Joey Lopez: What's my Visual Design Process? tBR Person of the Week
Hello, toy people! My name is Joey Lopez, and I’m a design manager at Educational Insights. This medium-sized toy company has some deep history, the kind you have to respect as well as live up to—and I feel it is my duty to do all I can to help keep this brand’s standards wildly high.
My design process starts with gathering information, inspiration, a little market research, but mostly—a lot of visuals. I think about what’s out there, what was done 100 years ago that isn’t around anymore, what I WISH the toys I had as a kid COULD do but didn’t. Oh yeah, and how to keep it under budget—but that isn’t always the end of an idea.

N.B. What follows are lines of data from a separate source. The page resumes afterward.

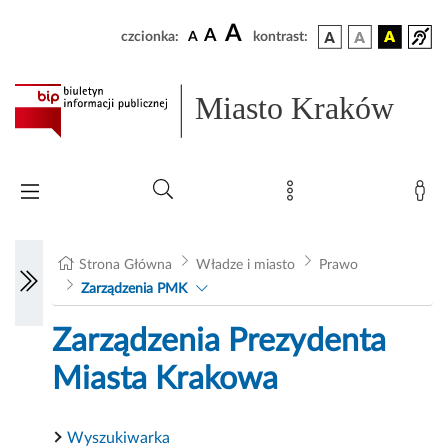
A
A
czcionka:
A
kontrast:
Miasto Kraków
Strona Główna
Władze i miasto
Prawo
Zarządzenia PMK
Zarządzenia Prezydenta
Miasta Krakowa
Wyszukiwarka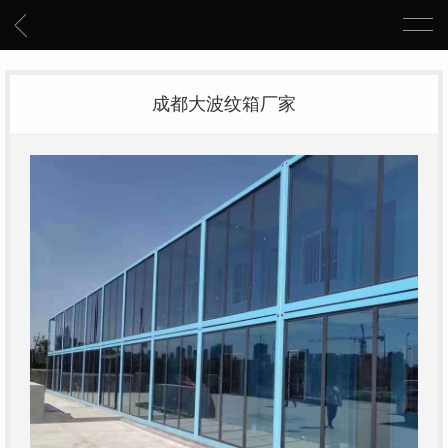
成都大波纹箱厂家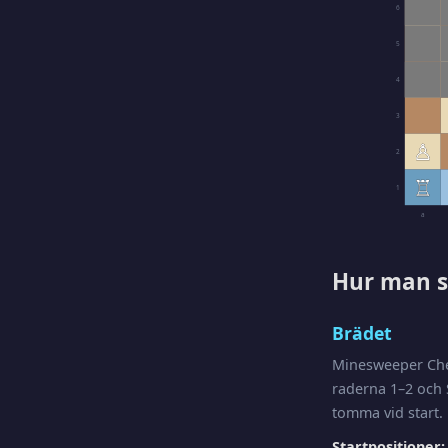
6
5
4
3
♙
2
♖
1
a
Hur man s
Brädet
Minesweeper Che
raderna 1–2 och 
tomma vid start.
Startpositioner:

So, a budget isn’t always a hindrance. Sometimes that small budget means it’s time to get crafty within the means of what you have—that’s how I went about ideating our reversible packaging for the Bolt Buddies line. We looked at the bigger plastic playsets at higher price points, how we could do this more economically, both for the environment and while still being accessible to little builders. We considered including recyclable cardboard playset pieces, but that meant more waste and the package would still be tossed. Recently we experimented with custom die-cuts for inner parts of our packaging—the flaps and pack-out pieces, like in our Artie 3000™ packaging, where there are little Easter eggs and flaps that have some important messaging. So, we thought, let’s do extensions of the cardboard—and then we realized, there’s a whole other side of the cardboard we’ve ignored. Let’s make the playset—the inside of the packaging! Testing the waters and pushing those limits brought on small victories—and little details that only some people will enjoy—that didn’t cost much more in manufacturing costs.
Next, I figure out HOW to design that inside-out playset dieline with ramps and buildings. Cue the montage—I brainstorm! Get all the bad ideas out of my head and onto paper, or pixels. It’s not just a box to a child’s imagination; it could be a pirate ship, or a building, or a rocket launch tower. By looking at existing fold-up packaging and attempting to create fun structures that kids can use with the main toy, we folded up dozens of shapes over several brainstorm sessions. Our goal was to make something the child would want to keep, extending the life of the packaging. For the Rocket’s packaging, the playset follows a rocket launch storyline, starting with the control center, then progressing to the launch tower, and finally landing on the moon! We wanted those ideas to become reality, so we could play to our team’s strengths. Our wonderful illustrators and designers and I came up with solutions like investing in new software to design dielines and visualize our packaging in 3-D.
That innovation led us to push our limits again with our Circuit Explorer line of toys (for which Liesl Kadile and I have been nominated TAGIE Art and Visuals of the Year—vote for us!). With these electronic building block toy sets, we wanted it to feel accessible and top-shelf, but at a below premium price. I took our CAD and created step-by-step visuals, building up the toy in rendered form, no schematics, no line art. It took some late nights and building out a render farm with 10-year-old computers that our amazing IT staff helped set up and maintain. Taking the time to figure it out had the added benefit of new capabilities for our next projects (Bolt Buddies series 2 coming soon!).
We start with the premise that this box, this instruction guide, this toy, this experience could stay with a child for the rest of their life. We aim to respect that and make it a happy memory.